A: The important feature that the formal definition gives is that it specifies what is in not in $\mathbb N$ as much as it specifies what is. For instance, you have an intuitive notion that $\pi\notin\mathbb N$.  The definition lets us confirm that logically.  Even though there are some inductive sets that contain $\pi$ (heck, all of $\mathbb R$ is an inductive set), there are also inductive sets that do not (like $\mathbb Q$).  You can also point out inductive sets that don't contain negative numbers or rational numbers with a denominator greater than 1, and by the time you're done you can say things like $\{1,2,3,...\}$ in a mathematical statement without having to sheepishly add "You know what I mean".
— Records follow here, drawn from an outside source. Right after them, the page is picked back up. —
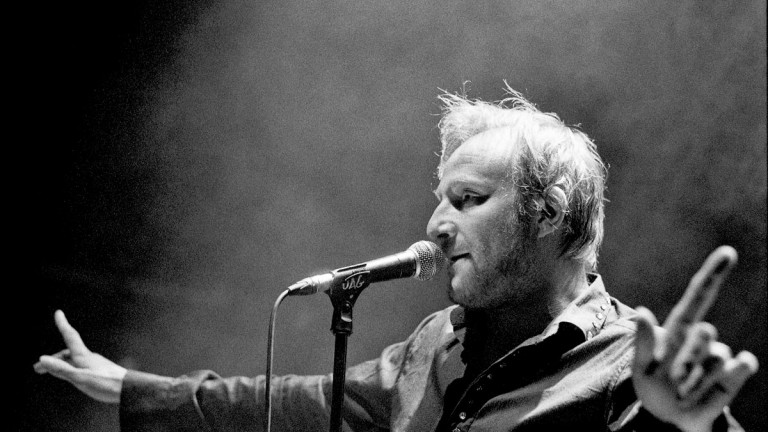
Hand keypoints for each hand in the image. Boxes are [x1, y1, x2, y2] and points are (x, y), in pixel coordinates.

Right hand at [33, 310, 126, 403]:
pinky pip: (80, 366)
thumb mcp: (80, 379)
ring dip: (60, 365)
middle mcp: (89, 357)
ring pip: (73, 361)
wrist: (130, 390)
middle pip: (67, 353)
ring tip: (50, 372)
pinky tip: (71, 376)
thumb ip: (61, 369)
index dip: (63, 325)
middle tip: (37, 369)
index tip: (58, 312)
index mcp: (84, 356)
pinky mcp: (99, 372)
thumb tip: (42, 358)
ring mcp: (95, 364)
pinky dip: (70, 369)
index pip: (71, 336)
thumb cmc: (105, 384)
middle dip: (52, 359)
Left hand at [632, 246, 758, 431]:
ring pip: (717, 357)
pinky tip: (709, 390)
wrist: (671, 419)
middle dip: (687, 360)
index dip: (713, 274)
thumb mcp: (641, 368)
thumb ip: (644, 342)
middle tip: (673, 380)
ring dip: (696, 381)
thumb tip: (642, 312)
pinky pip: (739, 366)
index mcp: (677, 329)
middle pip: (705, 333)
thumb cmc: (654, 389)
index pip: (698, 297)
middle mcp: (701, 338)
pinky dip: (722, 381)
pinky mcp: (734, 374)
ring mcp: (719, 355)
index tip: (729, 252)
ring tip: (684, 392)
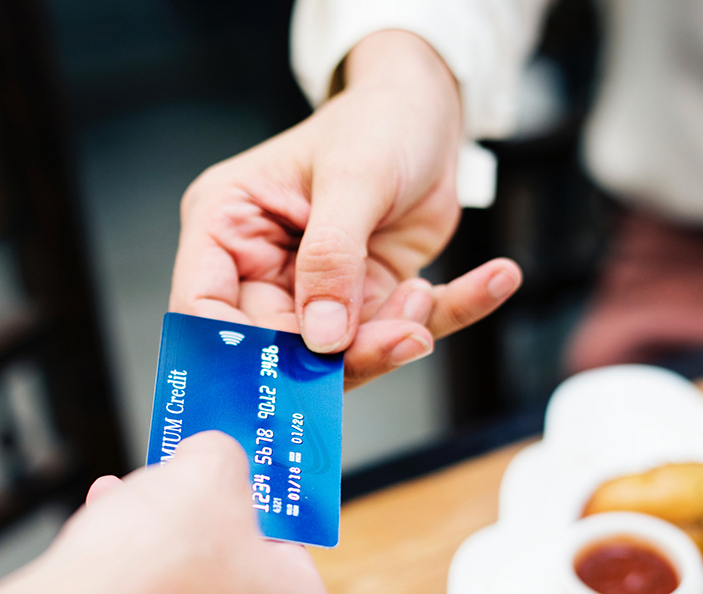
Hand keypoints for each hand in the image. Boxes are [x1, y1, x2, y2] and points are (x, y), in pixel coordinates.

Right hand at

The same issue comes up when the natural numbers are defined by the Peano axioms, where we don't have addition defined ahead of time.  It's important there because it is essential to know that there isn't some special "inaccessible" natural number that we might call $\infty$ that can't be reached by counting up from $1$.  The Peano axioms settle this with a slightly different notion of induction, but it is the same idea that we can have a set with an infinite number of elements but still be able to prove truths about all of them with a finite amount of work.
A: There is a serious problem in the definition you have been given! Basically, it is circular!! One cannot construct $ℝ$ unless one already has a set $ℕ$ with constants $0,1∈ℕ$ and binary operations $+,·$ on $ℕ$ such that $(ℕ,0,1,+,·)$ satisfies PA, and PA includes induction!  For an actually proper mathematical construction of $(ℝ,0,1,+,·)$ from $(ℕ,0,1,+,·)$, you can consult Spivak's "Calculus". So whoever gave you this circular 'definition' of natural numbers clearly does not know that it actually does nothing from a proper foundational perspective. And if foundations are not the point, then there is absolutely no reason to talk about inductive sets!
Patrick has hinted at, but not really explained, the true meaning of the idea of inductive sets. This is a matter of set theory. Historically, some people did not like having to axiomatize $ℕ$ via all the axioms of PA, and sought to reduce everything to set theory. They did so via introducing the notion of an inductive set. Formally, a set $S$ is inductive iff $∅∈S ∧ ∀x{∈}S\ ( \ x∪\{x\}∈S \ )$. The problem is, there is no way to prove the existence of an inductive set without using some assumption of the same kind! So they decided to simply add an axiom (to the set theory they were building) that just baldly asserts the existence of an inductive set. Though such an assumption cannot be justified non-circularly, it does get us somewhere, because from that and other set-theoretic axioms we can prove that there is an inductive set that satisfies induction!
$
\def\ind{\text{Ind}}
$
Namely, define $\ind(S)$ to denote that $S$ is inductive. Let $I$ be such that $\ind(I)$ (by the axiom that an inductive set exists). Let $N = \{ x : x∈I ∧ ∀S\ ( \ \ind(S) ⇒ x∈S ) \ \}$. Then we can prove that $∀S\ ( \ \ind(S) ⇒ N⊆S \ )$. From this we get $∀S{⊆}N\ ( \ \ind(S) ⇒ S=N \ )$, which is what we call induction in set theory. Note that the specific initial element and successor operation we use in the definition of an inductive set is not essential, except that it must be definable. In the above definition we used initial element $∅$ and successor operation $( \ x ↦ x∪\{x\} \ )$. However, if you study set theory later you will see that it is most convenient to use this particular choices, and one reason is that you can define for every $k,m∈N$ that $k<m$ iff $k∈m$.